Task: Leaving out the pictures, output each record exactly as it stands.

Provided data:
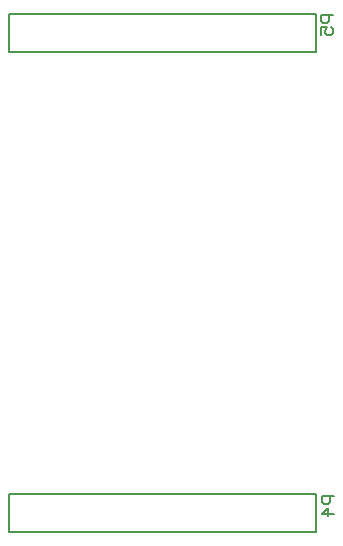
<source format=gbr>
%FSLAX43Y43*%
%MOMM*%
G71*
G01*
G75*
G04 Layer_Color=32896*
%ADD10C,0.600*%
%ADD11R,0.550X1.450*%
%ADD12R,1.000X1.000*%
%ADD13R,0.900X0.950*%
%ADD14R,0.900X0.950*%
%ADD15R,0.762X1.372*%
%ADD16R,1.372X0.762*%
%ADD17R,1.372X0.864*%
%ADD18R,0.864X1.372*%
%ADD19O,2.500X0.700*%
%ADD20R,2.032X2.032*%
%ADD21C,0.300*%
%ADD22C,0.200*%
%ADD23C,1.500*%
%ADD24C,1.400*%
%ADD25C,1.600*%
%ADD26C,1.800*%
%ADD27C,1.300*%
%ADD28R,1.500X1.500*%
%ADD29C,6.000*%
%ADD30C,0.800*%
%ADD31R,0.800X2.000*%
%ADD32C,0.250*%
%ADD33C,0.508*%
%ADD34C,0.100*%
%ADD35C,0.152*%
%ADD36C,0.018*%
%ADD37C,0.013*%
%ADD38C,0.254*%
%ADD39C,0.400*%
%ADD40C,0.150*%
%ADD41C,0.500*%
%ADD42R,28.300X4.300*%
%ADD43C,1.500*%
%ADD44R,0.753X1.653*%
%ADD45R,1.203X1.203*%
%ADD46R,1.103X1.153*%
%ADD47R,1.103X1.153*%
%ADD48R,0.965X1.575*%
%ADD49R,1.575X0.965*%
%ADD50R,1.575X1.067*%
%ADD51R,1.067X1.575*%
%ADD52O,2.703X0.903*%
%ADD53R,2.235X2.235*%
%ADD54C,1.703*%
%ADD55C,1.603*%
%ADD56C,1.803*%
%ADD57C,2.003*%
%ADD58C,1.503*%
%ADD59R,1.703X1.703*%
%ADD60C,6.203*%
%ADD61R,1.003X2.203*%
D22*
X-24100Y21920D02*
X-11100D01*
Y18720D02*
Y21920D01*
X-37100Y18720D02*
X-11100D01*
X-37100D02*
Y21920D01*
X-24100D01*
Y-18720D02*
X-11100D01*
Y-21920D02*
Y-18720D01*
X-37100Y-21920D02*
X-11100D01*
X-37100D02*
Y-18720D01*
X-24100D01*
X-9600Y-18900D02*
X-10600D01*
Y-19400D01*
X-10433Y-19566D01*
X-10100D01*
X-9933Y-19400D01*
Y-18900D01*
X-9600Y-20400D02*
X-10600D01*
X-10100Y-19900D01*
Y-20566D01*
X-9700Y21800D02*
X-10700D01*
Y21300D01*
X-10533Y21134D01*
X-10200D01*
X-10033Y21300D01*
Y21800D01*
X-10700Y20134D02*
Y20800D01*
X-10200D01*
X-10366Y20467D01*
Y20300D01*
X-10200Y20134D01*
X-9867D01*
X-9700Y20300D01*
Y20634D01*
X-9867Y20800D01*
M02*

</source>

Answer below:
<source format=gbr>
%FSLAX43Y43*%
%MOMM*%
G71*
G01*
G75*
G04 Layer_Color=32896*
%ADD10C,0.600*%
%ADD11R,0.550X1.450*%
%ADD12R,1.000X1.000*%
%ADD13R,0.900X0.950*%
%ADD14R,0.900X0.950*%
%ADD15R,0.762X1.372*%
%ADD16R,1.372X0.762*%
%ADD17R,1.372X0.864*%
%ADD18R,0.864X1.372*%
%ADD19O,2.500X0.700*%
%ADD20R,2.032X2.032*%
%ADD21C,0.300*%
%ADD22C,0.200*%
%ADD23C,1.500*%
%ADD24C,1.400*%
%ADD25C,1.600*%
%ADD26C,1.800*%
%ADD27C,1.300*%
%ADD28R,1.500X1.500*%
%ADD29C,6.000*%
%ADD30C,0.800*%
%ADD31R,0.800X2.000*%
%ADD32C,0.250*%
%ADD33C,0.508*%
%ADD34C,0.100*%
%ADD35C,0.152*%
%ADD36C,0.018*%
%ADD37C,0.013*%
%ADD38C,0.254*%
%ADD39C,0.400*%
%ADD40C,0.150*%
%ADD41C,0.500*%
%ADD42R,28.300X4.300*%
%ADD43C,1.500*%
%ADD44R,0.753X1.653*%
%ADD45R,1.203X1.203*%
%ADD46R,1.103X1.153*%
%ADD47R,1.103X1.153*%
%ADD48R,0.965X1.575*%
%ADD49R,1.575X0.965*%
%ADD50R,1.575X1.067*%
%ADD51R,1.067X1.575*%
%ADD52O,2.703X0.903*%
%ADD53R,2.235X2.235*%
%ADD54C,1.703*%
%ADD55C,1.603*%
%ADD56C,1.803*%
%ADD57C,2.003*%
%ADD58C,1.503*%
%ADD59R,1.703X1.703*%
%ADD60C,6.203*%
%ADD61R,1.003X2.203*%
D22*
X-24100Y21920D02*
X-11100D01*
Y18720D02*
Y21920D01*
X-37100Y18720D02*
X-11100D01*
X-37100D02*
Y21920D01*
X-24100D01*
Y-18720D02*
X-11100D01*
Y-21920D02*
Y-18720D01*
X-37100Y-21920D02*
X-11100D01*
X-37100D02*
Y-18720D01*
X-24100D01*
X-9600Y-18900D02*
X-10600D01*
Y-19400D01*
X-10433Y-19566D01*
X-10100D01*
X-9933Y-19400D01*
Y-18900D01*
X-9600Y-20400D02*
X-10600D01*
X-10100Y-19900D01*
Y-20566D01*
X-9700Y21800D02*
X-10700D01*
Y21300D01*
X-10533Y21134D01*
X-10200D01*
X-10033Y21300D01*
Y21800D01*
X-10700Y20134D02*
Y20800D01*
X-10200D01*
X-10366Y20467D01*
Y20300D01*
X-10200Y20134D01*
X-9867D01*
X-9700Y20300D01*
Y20634D01*
X-9867Y20800D01*
M02*

</source>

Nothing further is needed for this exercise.